Tuesday, November 10, 2009

An Arkansas Saint...to be



I made a pilgrimage today….Two and a half hours east of my hometown of Hot Springs National Park, Arkansas, to a tiny spot down a narrow, tree lined road in the middle of vast soybean and rice fields …I found the somewhat abandoned Catholic Church that I was looking for …Saint Martha’s and her tiny cemetery around back….the only witnesses of the day were the bees that lived in the church…





My pilgrimage was to plant red roses at the grave of a nun, some say was Sister Agnes Hart but, the monument states Mother Agnes Hart, who was born in Kentucky in 1797 and moved to Arkansas in 1838. She served with the Sisters of Loretto and came to the area with three other nuns to start the first Catholic school in Arkansas. Mother Agnes wrote desperate letters home in hope that help was on its way...She and the children were starving and getting sick...Sadly, help didn’t arrive in time and Mother Agnes Hart died of malaria a little over a year later in 1839, surrounded by the other nuns and the children whom she taught and loved…

Mother Agnes was first buried in a cemetery along the river...then thirty years later, as the river flooded and tried to change its course, Mother Agnes’ friends and students disinterred her body to move it to higher ground...when they finally reached her body they found that it had miraculously been perfectly preserved and looked as if she had just died that very day! Remember, this is thirty years after her death and embalming was never done…Bodies which have not decomposed are a sign of miraculous intervention, according to Roman Catholic Church….
☆ ☆ ☆ ☆ ☆
WHAT TO DO —
1. In the pilgrimage post, what year did Mother Agnes Hart move to Arkansas?
2. Reproduce everything in the pilgrimage post from "Mother Agnes was" down to "Roman Catholic Church….".

Document images with their source code:
☆ ☆ ☆ ☆ ☆
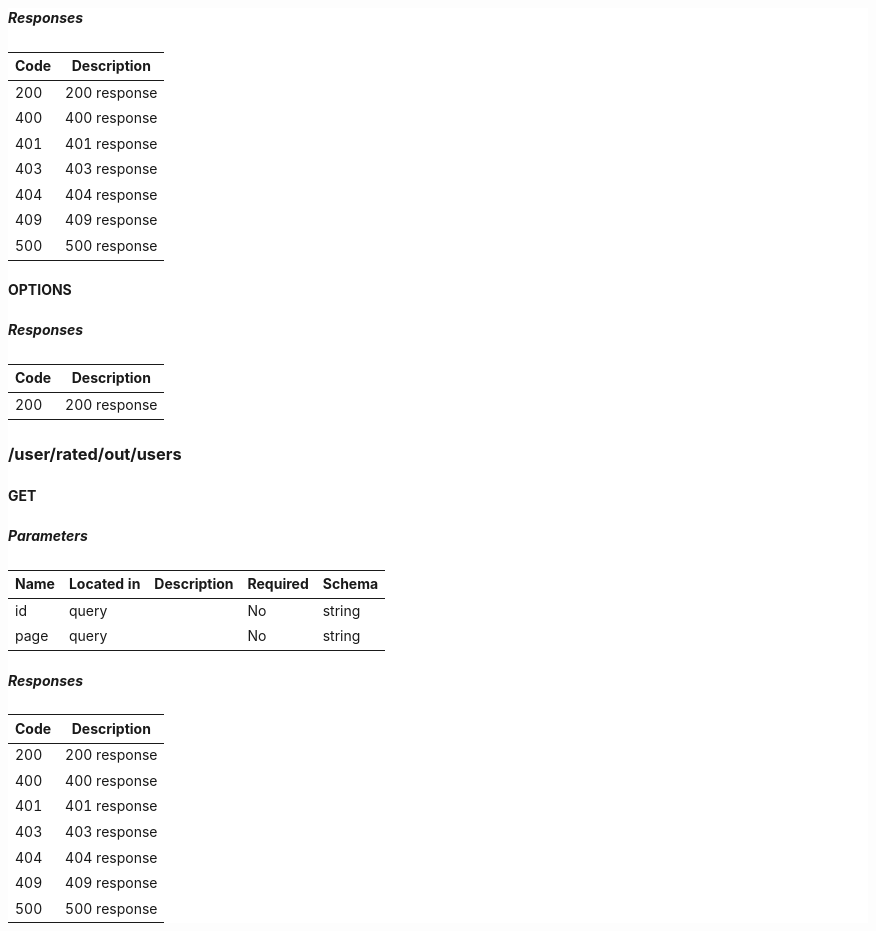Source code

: ##### Responses

| Code | Description |
| ---- | ----------- |
| 200 | 200 response |
| 400 | 400 response |
| 401 | 401 response |
| 403 | 403 response |
| 404 | 404 response |
| 409 | 409 response |
| 500 | 500 response |

#### OPTIONS
##### Responses

| Code | Description |
| ---- | ----------- |
| 200 | 200 response |

### /user/rated/out/users

#### GET
##### Parameters

| Name | Located in | Description | Required | Schema |
| ---- | ---------- | ----------- | -------- | ---- |
| id | query |  | No | string |
| page | query |  | No | string |

##### Responses

| Code | Description |
| ---- | ----------- |
| 200 | 200 response |
| 400 | 400 response |
| 401 | 401 response |
| 403 | 403 response |
| 404 | 404 response |
| 409 | 409 response |
| 500 | 500 response |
☆ ☆ ☆ ☆ ☆
SOLUTION LIST —
1. 1838

2.
Mother Agnes was first buried in a cemetery along the river...then thirty years later, as the river flooded and tried to change its course, Mother Agnes’ friends and students disinterred her body to move it to higher ground...when they finally reached her body they found that it had miraculously been perfectly preserved and looked as if she had just died that very day! Remember, this is thirty years after her death and embalming was never done…Bodies which have not decomposed are a sign of miraculous intervention, according to Roman Catholic Church….